En el caso concreto, la contraprestación impuesta en un principio afecta el patrimonio público de manera ostensible, según el alto tribunal. Además, para ello no se requería el consentimiento de la sociedad debido a que esta no tenía derechos adquiridos, pues se trata del patrimonio público que es inajenable.

“A partir de la fijación errónea de la contraprestación, dejaron de ingresar a las arcas del Estado parte de las sumas que han debido cancelarse por ese concepto, motivo por el cual la revocatoria unilateral de los actos que fijaron el valor inicial, tenía en este caso una plena justificación”, señala la decisión.

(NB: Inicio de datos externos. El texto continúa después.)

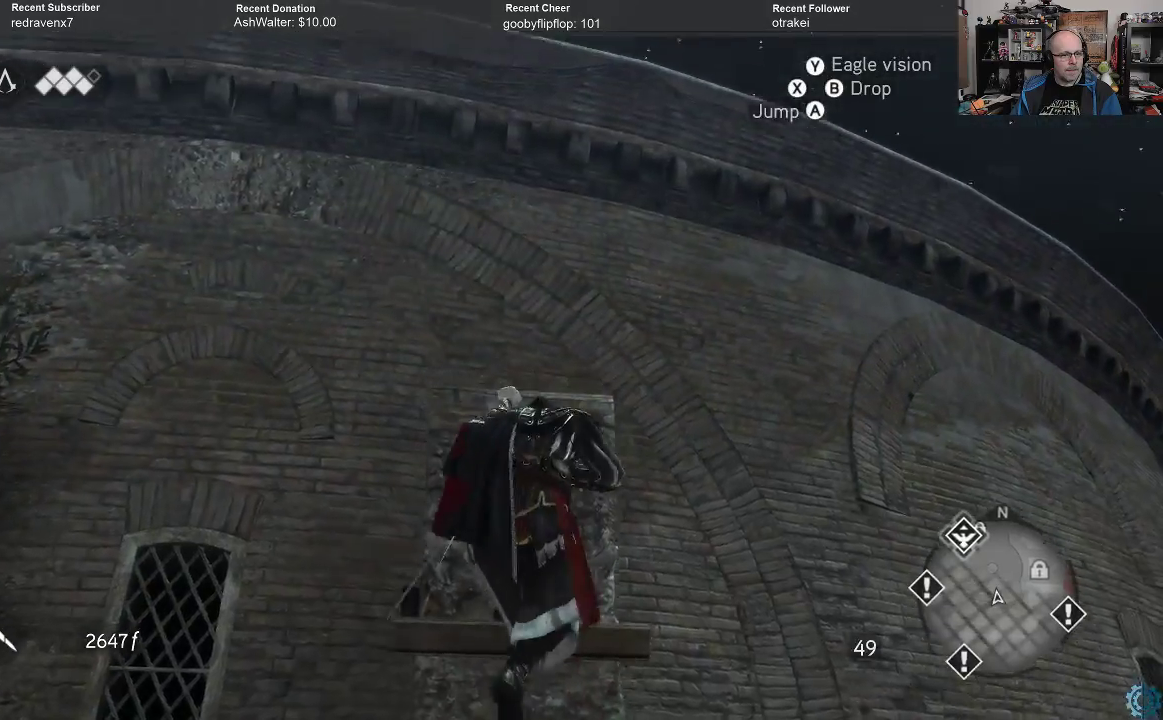
{"buttons": [], "left_stick": "up", "right_stick": "center", "events": [[300, "R2", "up"], [333, "A", "up"]]}
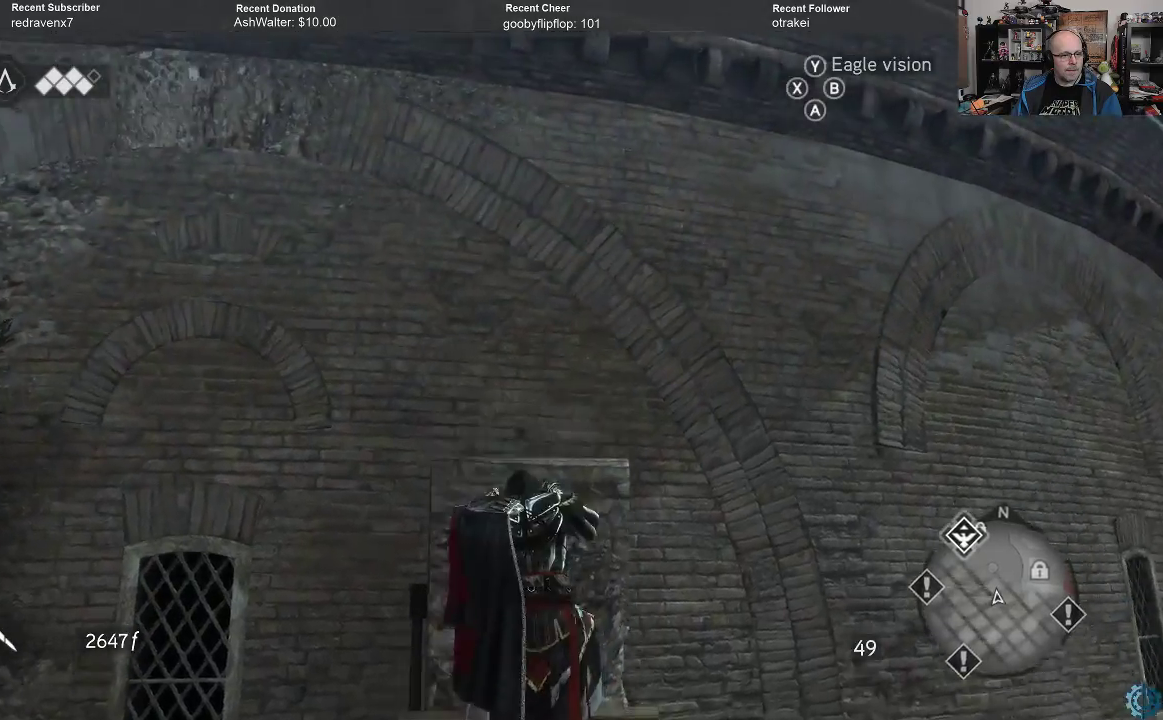
{"buttons": [], "left_stick": "center", "right_stick": "down-left", "events": [[67, "right_stick", "left"], [200, "right_stick", "down-left"], [367, "left_stick", "center"]]}
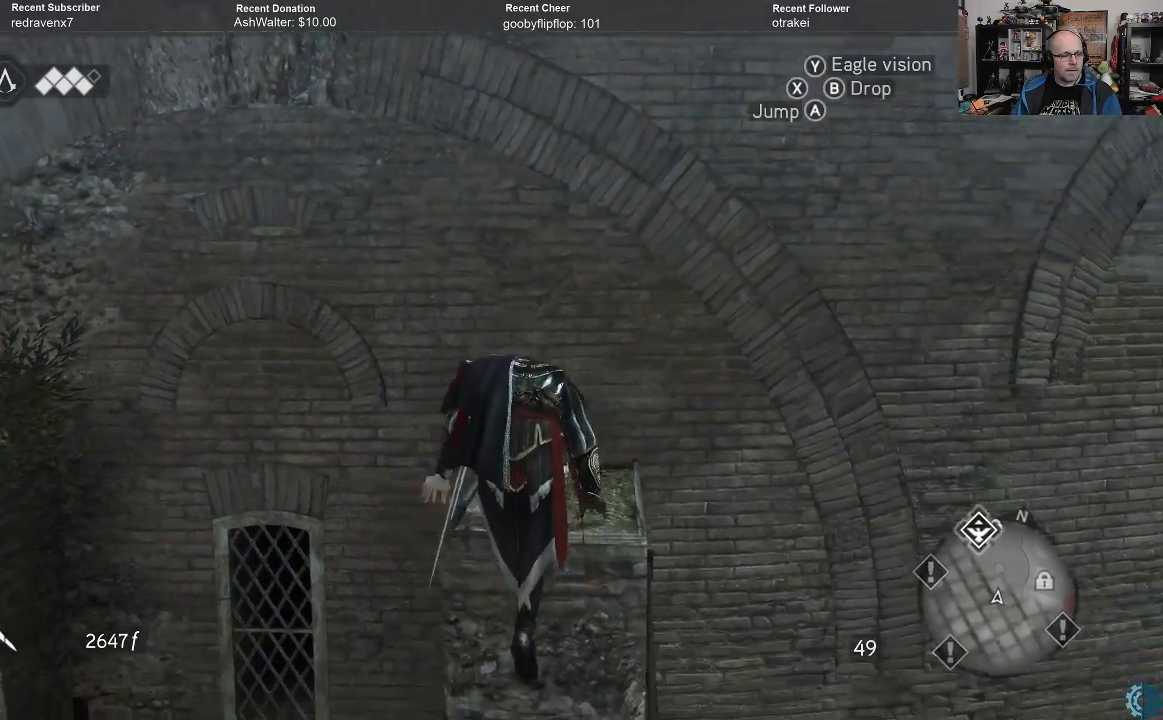
{"buttons": [], "left_stick": "center", "right_stick": "left", "events": [[167, "right_stick", "left"]]}
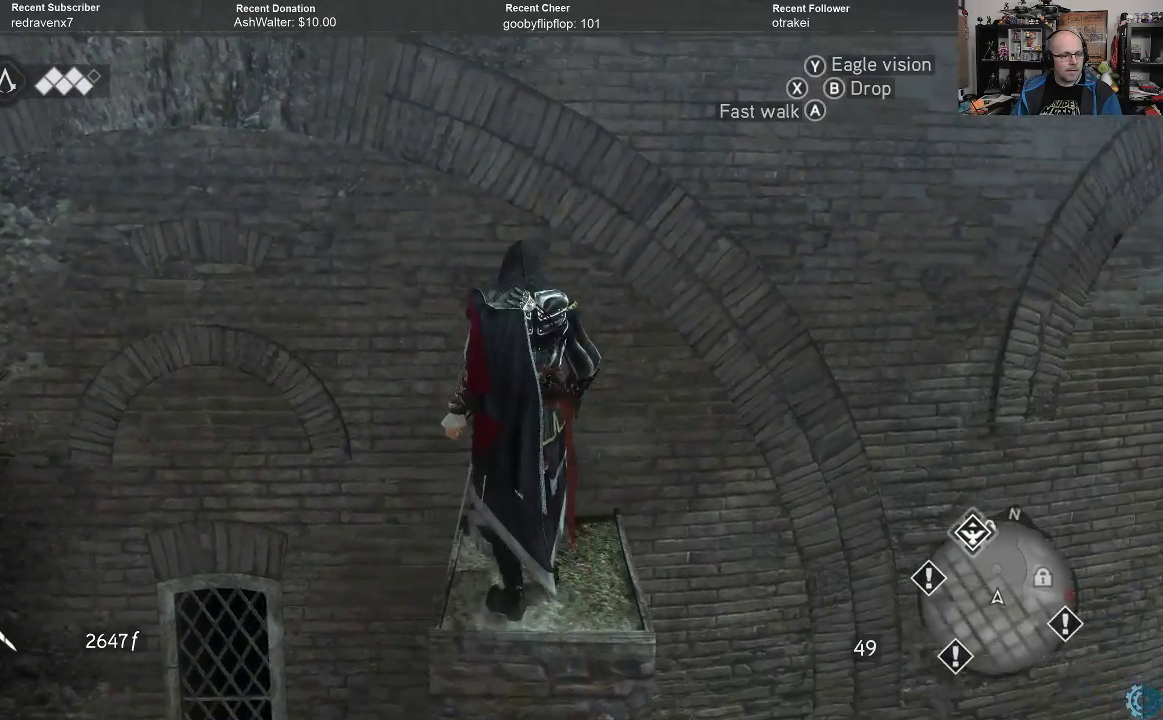
{"buttons": [], "left_stick": "center", "right_stick": "left", "events": []}
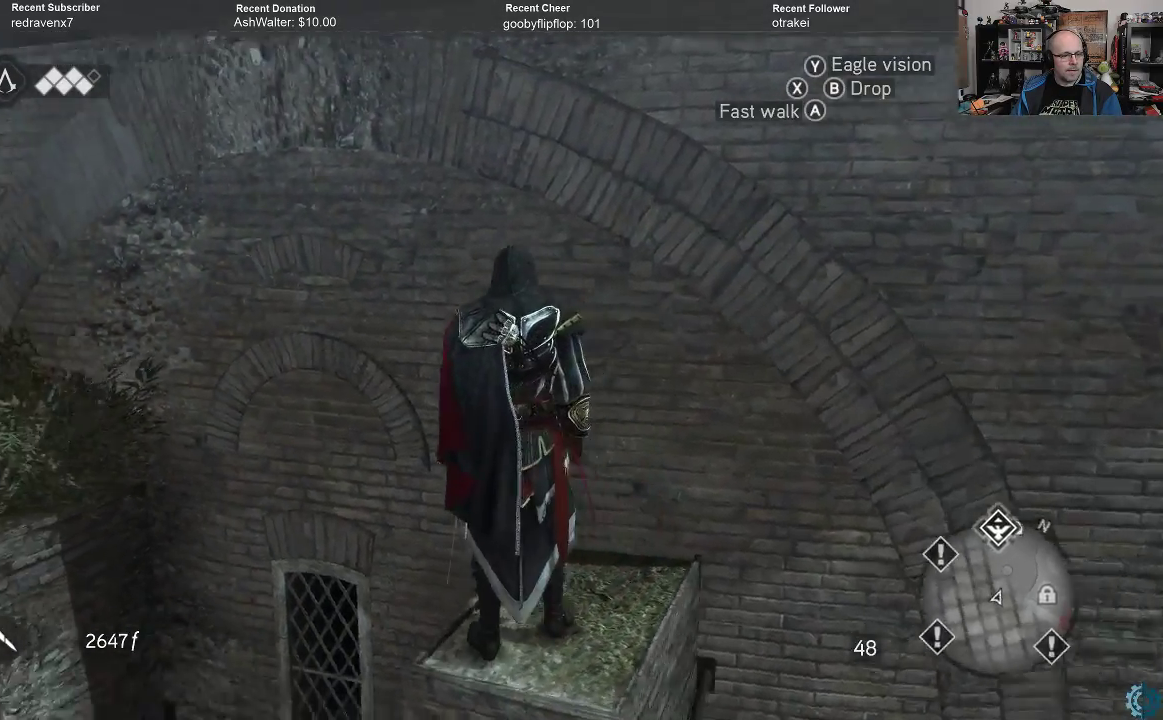
{"buttons": [], "left_stick": "center", "right_stick": "center", "events": [[300, "right_stick", "down-left"], [400, "right_stick", "center"]]}
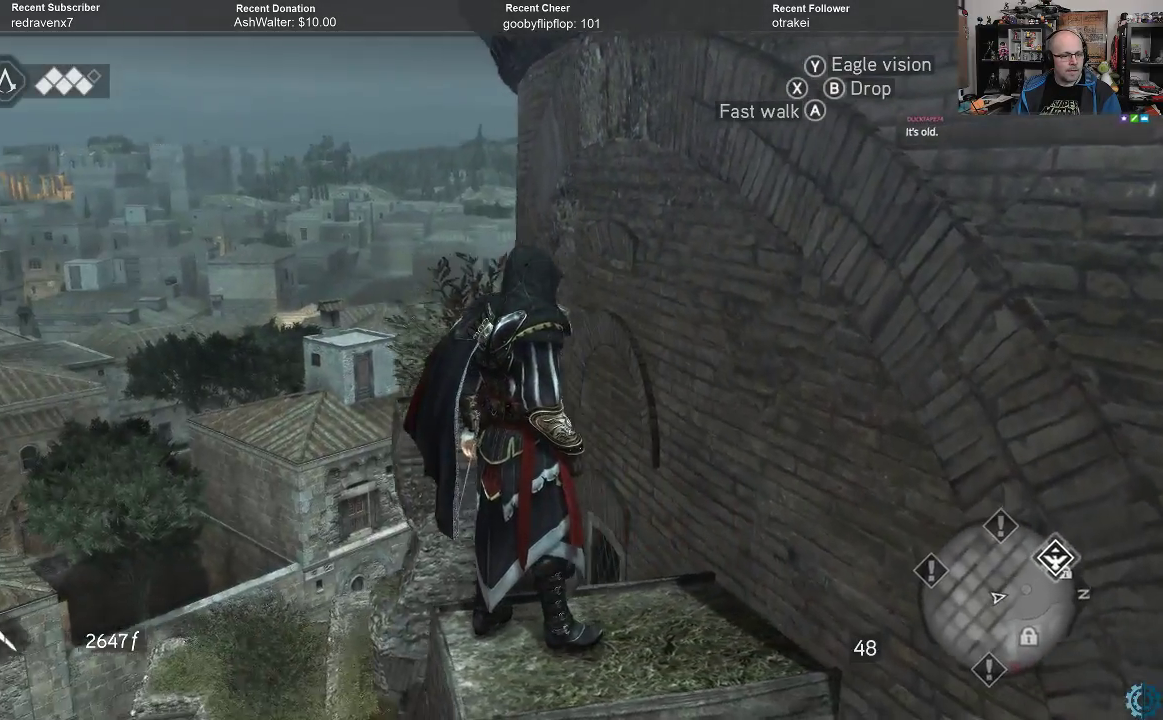
{"buttons": [], "left_stick": "center", "right_stick": "down-right", "events": [[100, "right_stick", "down-right"]]}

La sala explicó que aunque sí se podía revocar y modificar la resolución que fijaba el valor de la contraprestación, la Administración no podía extender los efectos de la norma hacia el pasado, es decir, cobrar un valor retroactivo, pues se estaría afectando el principio de confianza legítima y seguridad jurídica.

Afirma el fallo: “no puede admitirse entonces que las autoridades, escudadas en su propia equivocación, vengan ahora a exigir el pago retroactivo de las sumas que debieron cobrar desde el día de la homologación, por cuanto ello equivaldría a trasladar a la esfera de responsabilidades las consecuencias de la torpeza en que incurrieron las autoridades portuarias”.

En ese sentido, el Consejo de Estado ordenó al Instituto Nacional de Infraestructura que reliquide el monto que se le está cobrando a la sociedad Cerrejón S.A. que supera los US$900.000.